Exercise task:
In the text on kids and screen time, how many hours a day do kids aged 11 to 14 spend on screens?

In the days of hunter-gatherer humanity (in some parts of the world, not all that long ago), there were certain tools needed for survival.

Sharp tools. Dangerous tools. Knives, machetes, bows and arrows. It was essential that people understood exactly how and where and when to use them, whether it be for hunting, clearing brush, or self-defense. It was crucial that they learn how to handle these tools with ease and control. The stakes were high. The consequences were dire. When mishandled, these tools would cause irreversible damage.

Surely, the tribe elders kept their kids far away from knives. Surely, they did not let their young within ten feet of a machete. Surely, they kept all the weapons hidden and didn’t let kids lay eyes on them until they were old enough to hunt.

Right?

Except, this overcautious approach would only result in clumsy hunters; full-grown adults who, after finally being trusted with something sharp, could easily fall and trip on their own knife. The years of mastery they needed to cross the threshold of ease and comfort and control necessary would take years to develop. They would be horribly, horribly unprepared.

Instead, these tools were fully integrated into hunter-gatherer society. There was no escaping them, no turning a blind eye, no convincing kids that they didn’t really need a machete, anyway. In fact, sometimes miniature versions were created, specifically with kids in mind: because the earlier a tribe member could learn to handle them properly, the better.

Native American kids were raised learning how to hunt, sew, cook, take care of an infant, and more. They “played adult,” so to speak.

Generations later, our tools have evolved from knives to wheels to machines to screens, and we’re experiencing the same conundrum:

How can we protect kids from dangerous tools – screens – when they are fully integrated into society?

The good and bad effects of limiting screen time

According to research from Common Sense Media, 98% of kids under the age of 8 in the US are in households that have at least one mobile device.

Their screen time resides roughly around 2 hours a day, whether from TV, video games, computer games, tablets, or phones. From the ages of 8-10, this screen time rises to 6 hours a day. And from the ages of 11-14, screen time jumps all the way to 9 hours a day.

Whether we like it or not, screens are an everyday facet of life. And there is no denying that there are negative effects.

Science shows that screen time is closely correlated with obesity, sleep problems, anxiety, and depression. It can negatively impact cognitive and emotional development in children, contributing to language delays, emotional disorders, and hyperactivity.

Kids’ eyes absorb blue light like a sponge, making them even more subject to cybersickness than adults. Cybersickness is that horrible, post-screen-time fatigue one experiences after too long of staring at a screen: blurry vision, queasy stomach, and unexplainable irritability.

As scary as this all sounds, there isn’t much long-term literature on the effects of screen time. And more recent studies are discovering the positive effects of screens on kids’ overall development.

Researchers at Oxford University found that kids who spent 1-2 hours a day on screens actually had higher levels of psychosocial engagement than kids who spent 0 hours a day on screens.

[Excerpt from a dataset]
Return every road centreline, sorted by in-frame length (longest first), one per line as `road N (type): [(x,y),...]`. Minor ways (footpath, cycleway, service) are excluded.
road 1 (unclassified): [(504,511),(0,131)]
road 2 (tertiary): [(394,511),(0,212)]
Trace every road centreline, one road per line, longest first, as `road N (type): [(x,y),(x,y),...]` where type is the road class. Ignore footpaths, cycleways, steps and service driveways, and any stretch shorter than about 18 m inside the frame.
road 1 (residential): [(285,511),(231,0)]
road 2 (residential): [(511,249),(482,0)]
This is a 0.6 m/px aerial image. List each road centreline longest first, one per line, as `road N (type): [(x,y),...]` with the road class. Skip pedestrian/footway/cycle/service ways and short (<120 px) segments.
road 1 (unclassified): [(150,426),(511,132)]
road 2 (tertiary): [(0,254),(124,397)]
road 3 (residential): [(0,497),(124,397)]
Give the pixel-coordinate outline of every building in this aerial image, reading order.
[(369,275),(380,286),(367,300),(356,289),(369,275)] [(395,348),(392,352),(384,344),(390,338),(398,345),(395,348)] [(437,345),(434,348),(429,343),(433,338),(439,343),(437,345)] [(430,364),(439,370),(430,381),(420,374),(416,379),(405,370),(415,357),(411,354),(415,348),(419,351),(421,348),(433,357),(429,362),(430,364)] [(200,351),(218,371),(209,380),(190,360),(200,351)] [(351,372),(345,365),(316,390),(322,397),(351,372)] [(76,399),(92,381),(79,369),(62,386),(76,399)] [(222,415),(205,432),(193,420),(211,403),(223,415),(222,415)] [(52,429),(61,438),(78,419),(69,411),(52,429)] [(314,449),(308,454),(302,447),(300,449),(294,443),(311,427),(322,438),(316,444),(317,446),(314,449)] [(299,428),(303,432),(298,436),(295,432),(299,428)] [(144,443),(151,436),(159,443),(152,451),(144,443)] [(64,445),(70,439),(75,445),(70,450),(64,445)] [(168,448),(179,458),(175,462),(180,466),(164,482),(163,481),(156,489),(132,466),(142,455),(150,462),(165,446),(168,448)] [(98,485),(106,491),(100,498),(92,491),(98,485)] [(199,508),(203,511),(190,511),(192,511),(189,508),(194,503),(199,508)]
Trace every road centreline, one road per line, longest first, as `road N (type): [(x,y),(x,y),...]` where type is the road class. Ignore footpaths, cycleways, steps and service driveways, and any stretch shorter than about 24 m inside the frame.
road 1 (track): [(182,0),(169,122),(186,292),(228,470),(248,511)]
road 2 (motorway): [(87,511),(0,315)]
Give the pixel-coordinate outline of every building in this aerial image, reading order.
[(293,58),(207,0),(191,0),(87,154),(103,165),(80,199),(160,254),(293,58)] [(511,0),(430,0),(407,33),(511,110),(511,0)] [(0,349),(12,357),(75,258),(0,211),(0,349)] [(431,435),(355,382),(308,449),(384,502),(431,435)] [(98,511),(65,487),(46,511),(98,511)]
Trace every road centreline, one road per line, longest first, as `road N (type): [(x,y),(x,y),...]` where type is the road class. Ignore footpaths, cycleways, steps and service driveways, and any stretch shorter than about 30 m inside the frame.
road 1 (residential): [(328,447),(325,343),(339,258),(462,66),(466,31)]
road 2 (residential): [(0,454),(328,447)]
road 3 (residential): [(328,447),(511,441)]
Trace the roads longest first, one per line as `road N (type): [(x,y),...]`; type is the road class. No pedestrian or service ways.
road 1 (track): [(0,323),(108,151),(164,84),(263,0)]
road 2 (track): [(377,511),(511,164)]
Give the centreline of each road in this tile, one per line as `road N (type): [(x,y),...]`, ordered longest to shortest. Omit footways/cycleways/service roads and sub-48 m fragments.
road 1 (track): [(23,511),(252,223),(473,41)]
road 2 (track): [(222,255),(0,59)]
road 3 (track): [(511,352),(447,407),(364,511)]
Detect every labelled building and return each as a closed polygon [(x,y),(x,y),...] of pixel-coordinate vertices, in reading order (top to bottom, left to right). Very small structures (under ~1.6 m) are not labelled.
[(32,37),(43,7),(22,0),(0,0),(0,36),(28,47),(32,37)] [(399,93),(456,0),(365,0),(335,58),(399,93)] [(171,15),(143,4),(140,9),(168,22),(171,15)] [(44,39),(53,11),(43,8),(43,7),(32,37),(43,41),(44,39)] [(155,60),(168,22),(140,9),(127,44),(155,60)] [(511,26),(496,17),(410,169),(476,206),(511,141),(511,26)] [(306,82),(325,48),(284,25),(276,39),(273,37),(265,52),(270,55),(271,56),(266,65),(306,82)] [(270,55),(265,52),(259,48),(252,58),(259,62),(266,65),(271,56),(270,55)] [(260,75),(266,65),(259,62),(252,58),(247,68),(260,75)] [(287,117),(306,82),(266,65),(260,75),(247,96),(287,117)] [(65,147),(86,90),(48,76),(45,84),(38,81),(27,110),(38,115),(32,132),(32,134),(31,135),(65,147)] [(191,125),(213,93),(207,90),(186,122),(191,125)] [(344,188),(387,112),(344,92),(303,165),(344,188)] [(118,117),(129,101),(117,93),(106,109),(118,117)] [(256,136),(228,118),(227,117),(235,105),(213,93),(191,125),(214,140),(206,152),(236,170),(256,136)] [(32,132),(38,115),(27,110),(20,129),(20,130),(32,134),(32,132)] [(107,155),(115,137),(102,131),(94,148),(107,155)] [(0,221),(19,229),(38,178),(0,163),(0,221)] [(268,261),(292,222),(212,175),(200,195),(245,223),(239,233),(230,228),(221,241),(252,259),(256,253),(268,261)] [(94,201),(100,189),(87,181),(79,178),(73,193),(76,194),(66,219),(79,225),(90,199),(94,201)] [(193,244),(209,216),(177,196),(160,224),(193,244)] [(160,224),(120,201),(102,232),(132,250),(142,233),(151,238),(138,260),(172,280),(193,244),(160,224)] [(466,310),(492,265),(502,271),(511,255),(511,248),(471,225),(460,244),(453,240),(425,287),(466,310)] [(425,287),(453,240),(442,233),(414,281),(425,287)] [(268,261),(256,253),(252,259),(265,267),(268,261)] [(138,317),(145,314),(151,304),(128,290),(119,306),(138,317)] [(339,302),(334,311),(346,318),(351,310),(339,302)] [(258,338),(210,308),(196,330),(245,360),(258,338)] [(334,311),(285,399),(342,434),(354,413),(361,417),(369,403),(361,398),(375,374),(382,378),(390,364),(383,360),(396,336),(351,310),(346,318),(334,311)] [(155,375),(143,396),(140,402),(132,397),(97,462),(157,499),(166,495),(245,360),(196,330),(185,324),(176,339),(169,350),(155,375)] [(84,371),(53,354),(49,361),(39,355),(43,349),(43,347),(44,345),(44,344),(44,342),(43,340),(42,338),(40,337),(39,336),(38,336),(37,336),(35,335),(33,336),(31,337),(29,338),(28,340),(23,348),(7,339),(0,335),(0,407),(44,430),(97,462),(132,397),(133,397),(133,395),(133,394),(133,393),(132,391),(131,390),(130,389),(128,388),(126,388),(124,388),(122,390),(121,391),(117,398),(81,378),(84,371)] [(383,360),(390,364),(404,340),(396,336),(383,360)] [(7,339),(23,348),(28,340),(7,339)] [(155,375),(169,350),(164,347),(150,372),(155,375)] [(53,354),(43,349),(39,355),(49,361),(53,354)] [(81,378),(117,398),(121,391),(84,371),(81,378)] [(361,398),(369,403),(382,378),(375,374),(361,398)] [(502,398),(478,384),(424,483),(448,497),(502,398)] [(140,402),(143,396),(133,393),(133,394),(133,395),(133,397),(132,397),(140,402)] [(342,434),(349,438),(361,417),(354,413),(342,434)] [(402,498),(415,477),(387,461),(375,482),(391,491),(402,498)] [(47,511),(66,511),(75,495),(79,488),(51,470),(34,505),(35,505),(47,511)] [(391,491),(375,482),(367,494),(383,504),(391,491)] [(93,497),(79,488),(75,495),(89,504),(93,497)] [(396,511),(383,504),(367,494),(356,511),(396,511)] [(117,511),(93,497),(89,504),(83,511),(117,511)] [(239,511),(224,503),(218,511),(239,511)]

Result:
9 hours a day.